Data shown:
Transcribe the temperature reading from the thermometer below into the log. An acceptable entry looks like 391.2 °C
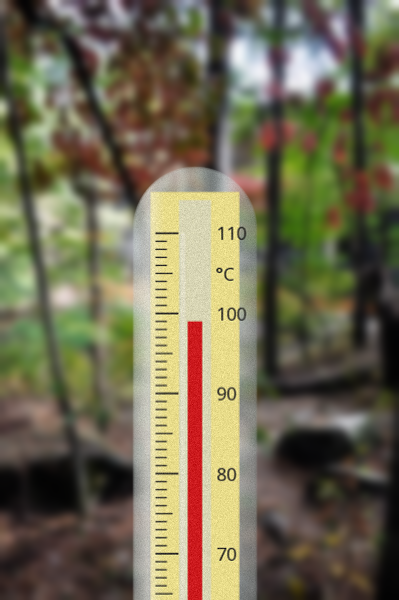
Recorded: 99 °C
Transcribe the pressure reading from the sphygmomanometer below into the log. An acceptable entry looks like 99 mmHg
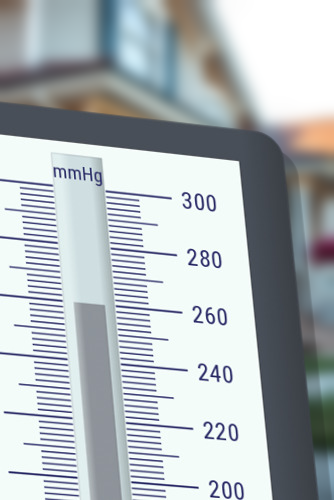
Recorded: 260 mmHg
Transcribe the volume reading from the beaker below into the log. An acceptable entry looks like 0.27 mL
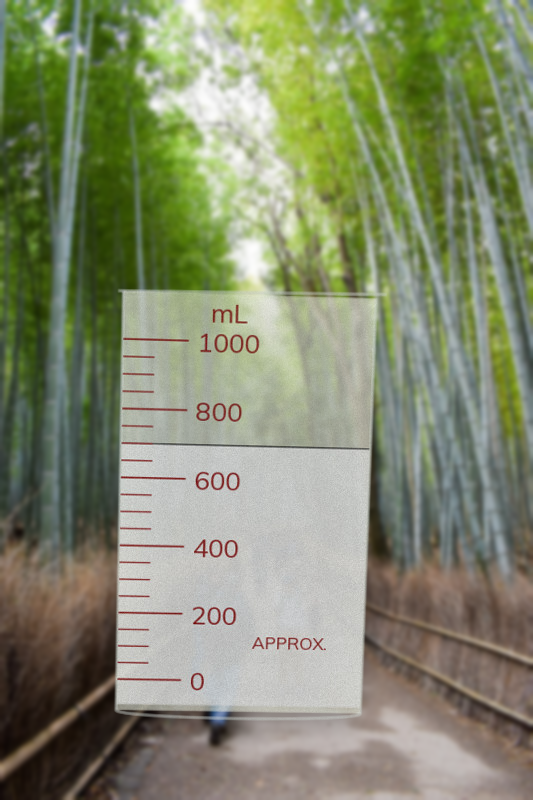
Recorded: 700 mL
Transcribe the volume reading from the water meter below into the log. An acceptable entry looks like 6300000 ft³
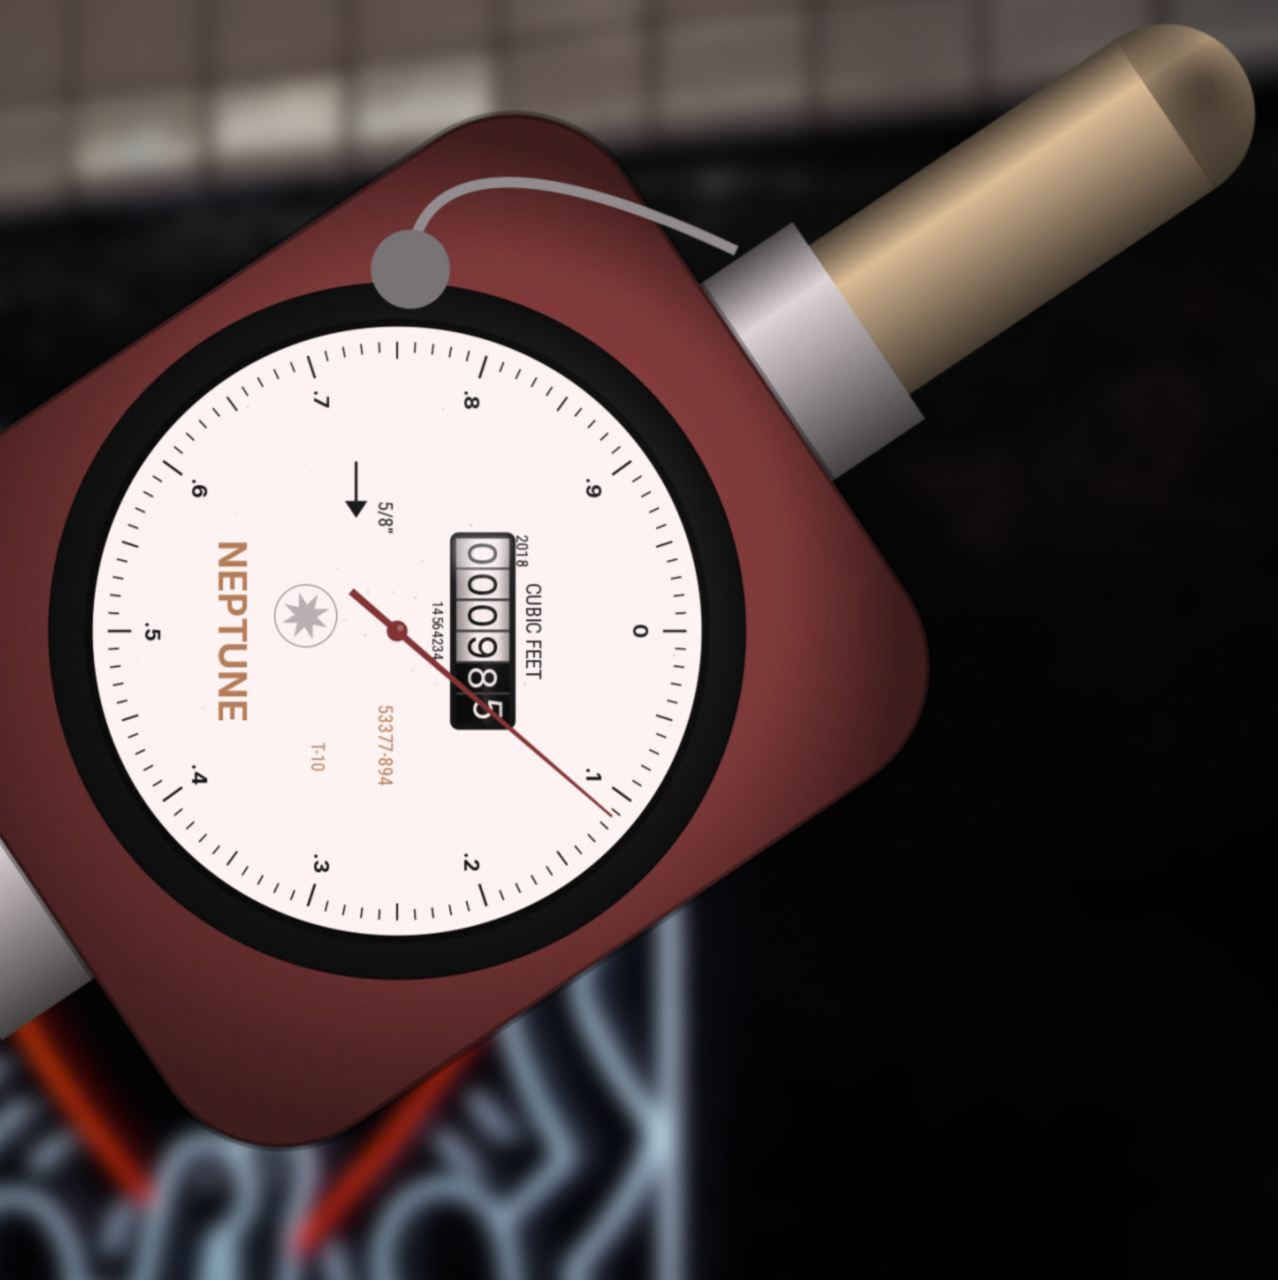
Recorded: 985.11 ft³
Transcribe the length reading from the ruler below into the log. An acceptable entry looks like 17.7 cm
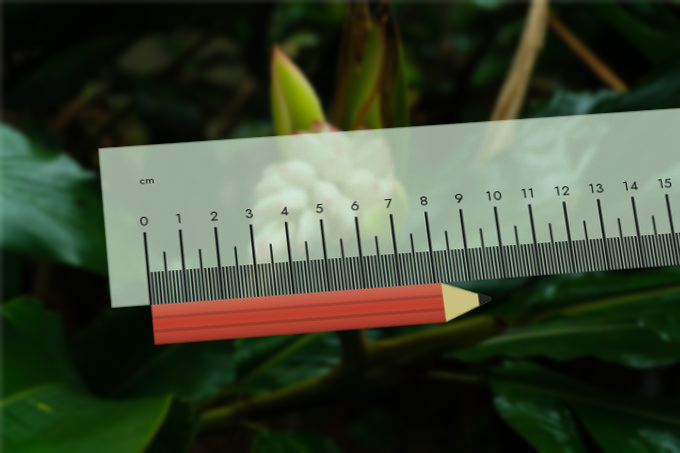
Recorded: 9.5 cm
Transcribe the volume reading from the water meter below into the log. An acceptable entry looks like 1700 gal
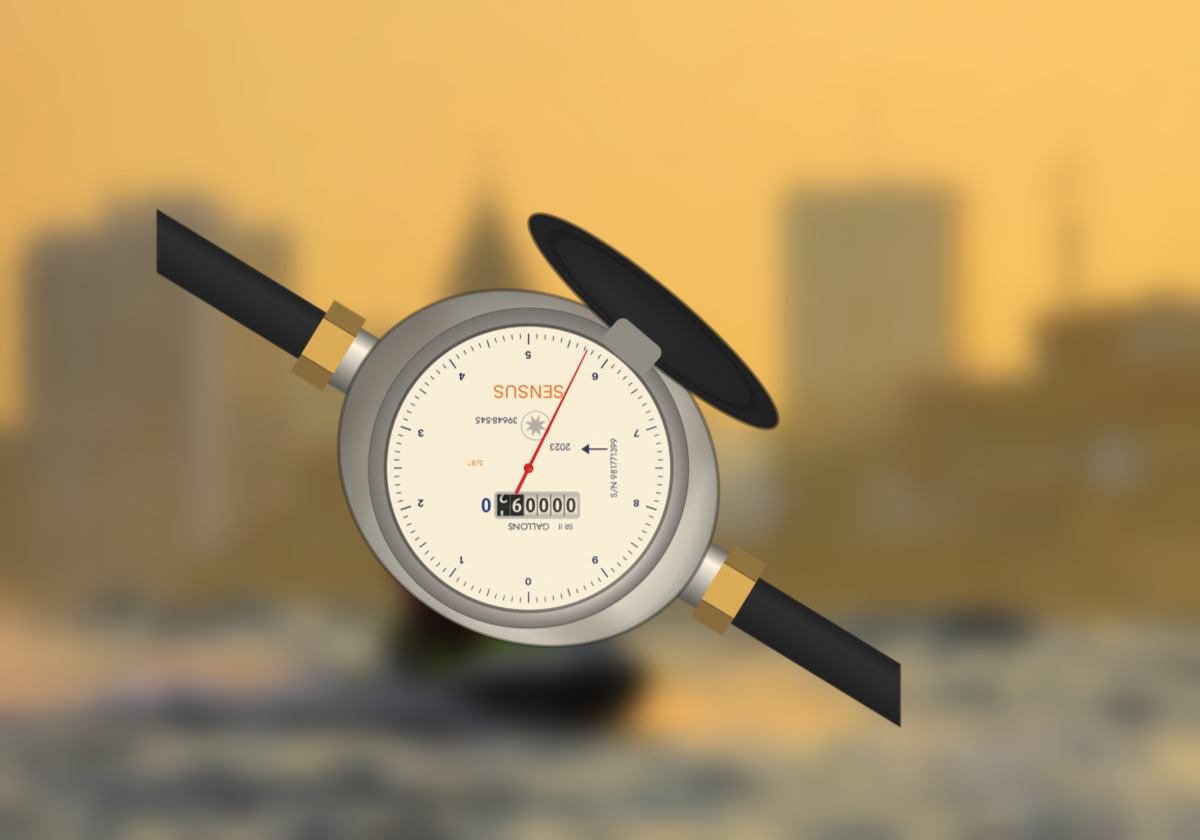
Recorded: 915.7 gal
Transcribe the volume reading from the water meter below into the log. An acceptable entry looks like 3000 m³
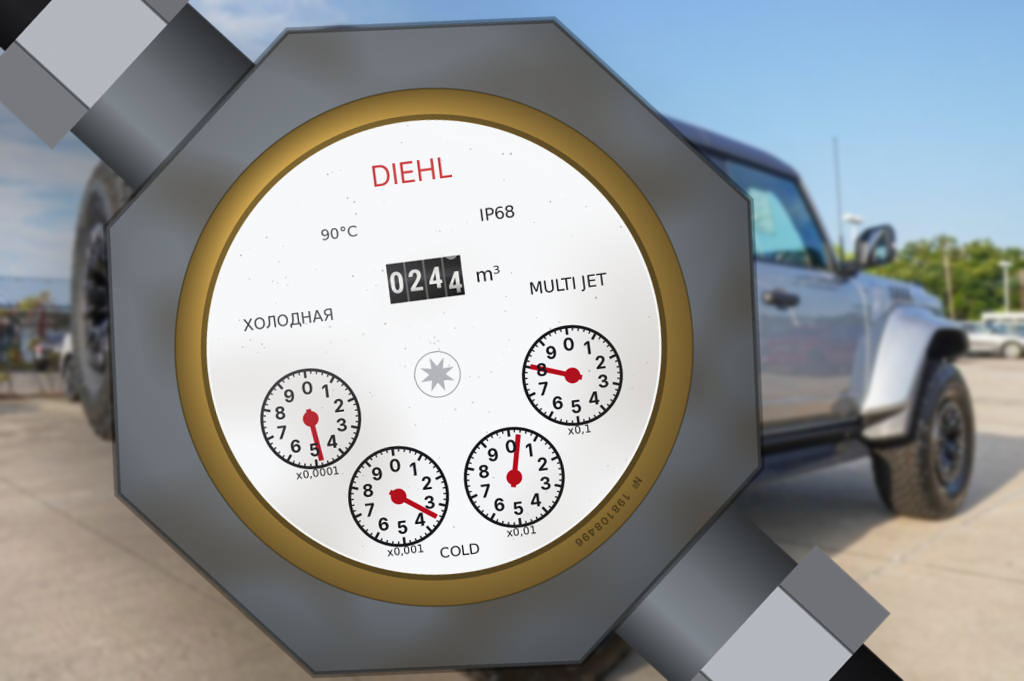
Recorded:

Work task: Please gather every line in the data above that contains the word "reading", copying each one in full.

Completed task:
Transcribe the temperature reading from the thermometer below into the log. An acceptable entry looks like 391.2 °C
Transcribe the pressure reading from the sphygmomanometer below into the log. An acceptable entry looks like 99 mmHg
Transcribe the volume reading from the beaker below into the log. An acceptable entry looks like 0.27 mL
Transcribe the volume reading from the water meter below into the log. An acceptable entry looks like 6300000 ft³
Transcribe the length reading from the ruler below into the log. An acceptable entry looks like 17.7 cm
Transcribe the volume reading from the water meter below into the log. An acceptable entry looks like 1700 gal
Transcribe the volume reading from the water meter below into the log. An acceptable entry looks like 3000 m³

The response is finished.